We meet Landor as he is washing his hands in the waters of an icy river near his isolated cabin in the Hudson Valley. Landor is startled to find a contingent from the nearby U.S. Army West Point military academy waiting by his door.
Landor, as we learn from Captain Hitchcock (Simon McBurney) on their way to West Point, is renowned as a detective and as a crime-stopper. As such, the command at West Point would very much like him to look into a death on the grounds. We also learn, also from Hitchcock, that Landor’s wife has died and his daughter vanished.
It seems that one of the West Point cadets has hanged himself. However, while his body was in the morgue, someone sneaked in, cut the heart from his corpse, and stole it. It doesn’t take too much imagination to suspect that the apparent suicide may have been murder.
While Landor is familiarizing himself with the deceased’s fellow cadets, one stands out to him: the erudite, observant, and poetry-loving E.A. Poe. Landor offers Poe the position of unpaid assistant in his investigation. Poe is delighted.
For a good while, THE PALE BLUE EYE plays like a chatty pilot episode for a period detective buddy comedy. Melling is very good as the intense Poe, Bale puts folksy authority into Landor, and the two have a pleasant chemistry with each other.
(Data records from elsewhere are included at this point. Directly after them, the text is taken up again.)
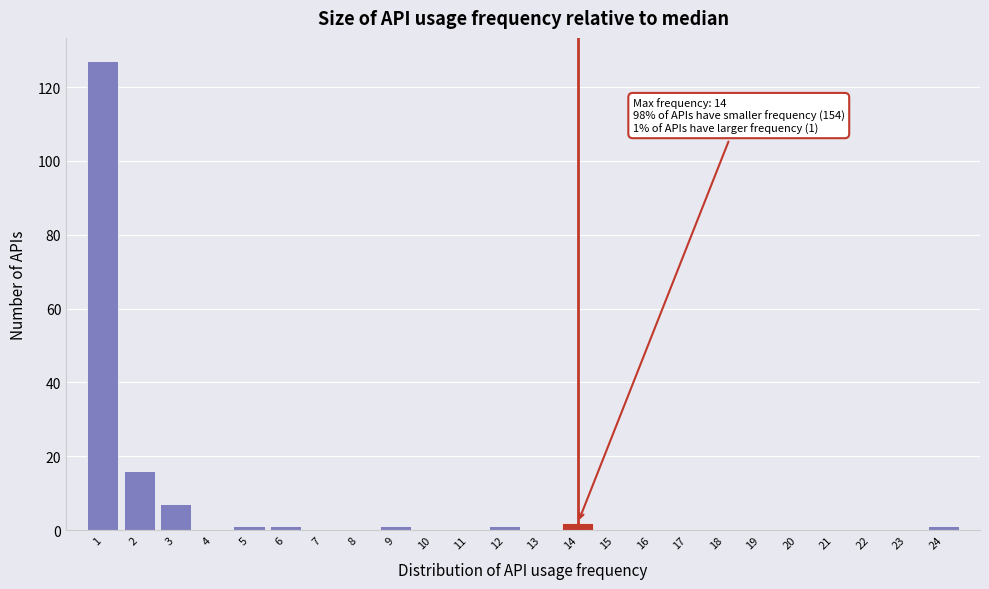

Over which range of the x-axis is the bar tallest?

0.5 to 1.5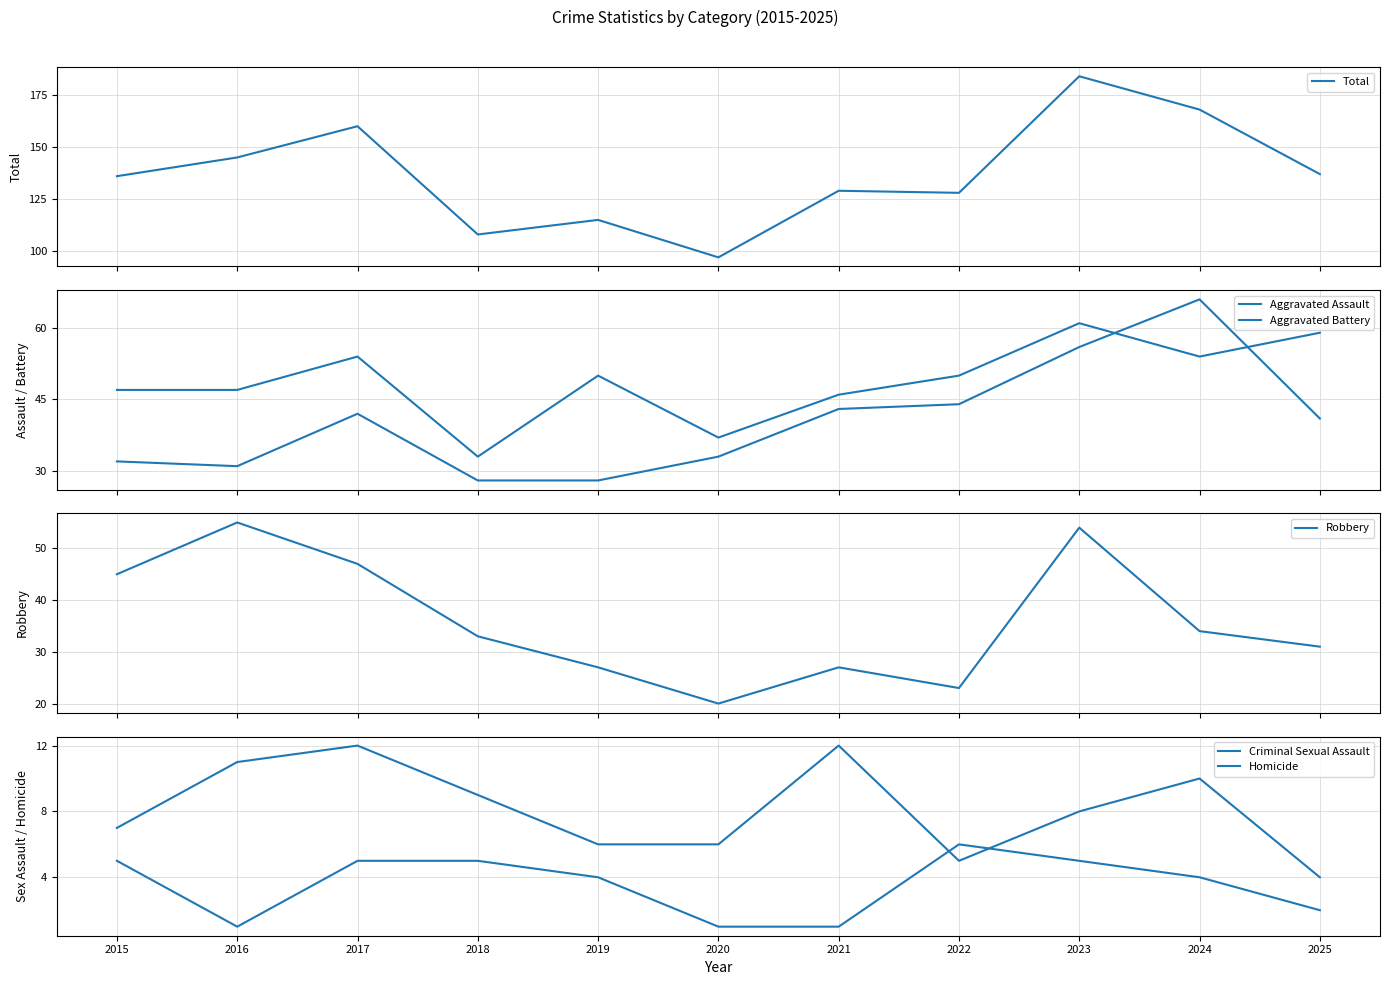

Count the Homicide values in the range 1 to 5.

10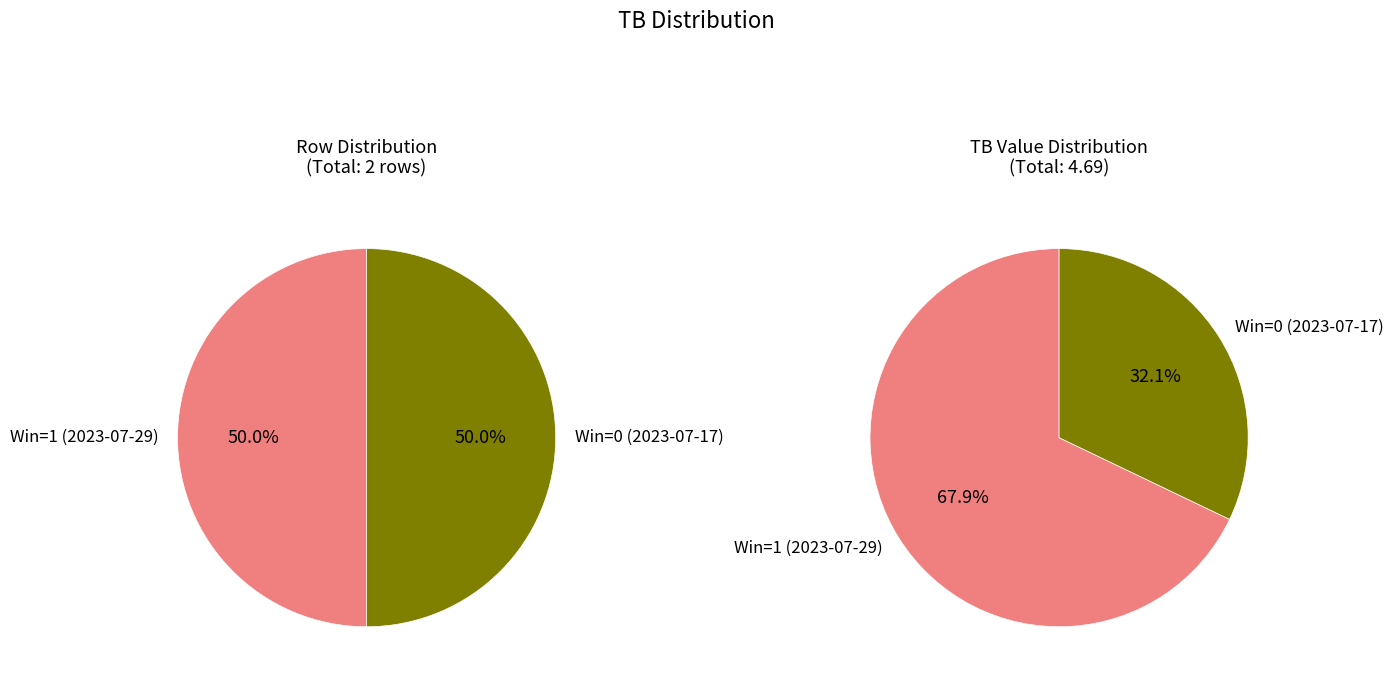

What is the total percentage of 2023-07-17 and 2023-07-29?

100.0%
At the same time, Poe falls for the tempestuous, unwell daughter (Lucy Boynton) of the West Point’s chief doctor (Toby Jones). The romance plays into what we know of Poe’s susceptibilities, while not getting too overwrought.
But wait – there’s a section of THE PALE BLUE EYE that can’t stop itself from going bonkers. Director Scott Cooper, who adapted the screenplay from Louis Bayard’s novel, tries to set up the tonal shift earlier, engaging the estimable Robert Duvall in a small role to help sell it. But it’s not nearly enough, even when paired with the expectations Poe brings to the story.
Another layer follows this section. While we can appreciate the narrative construction, we aren’t given sufficient time to recover from the shift into gonzo, and the finale doesn’t resonate as it should.
THE PALE BLUE EYE winds up seeming like a thriller from another era, when wild swings of this sort were more common. It doesn’t say anything new about Poe, and it gets frankly goofy for a while, but it’s mostly diverting and comes to a pretty decent conclusion.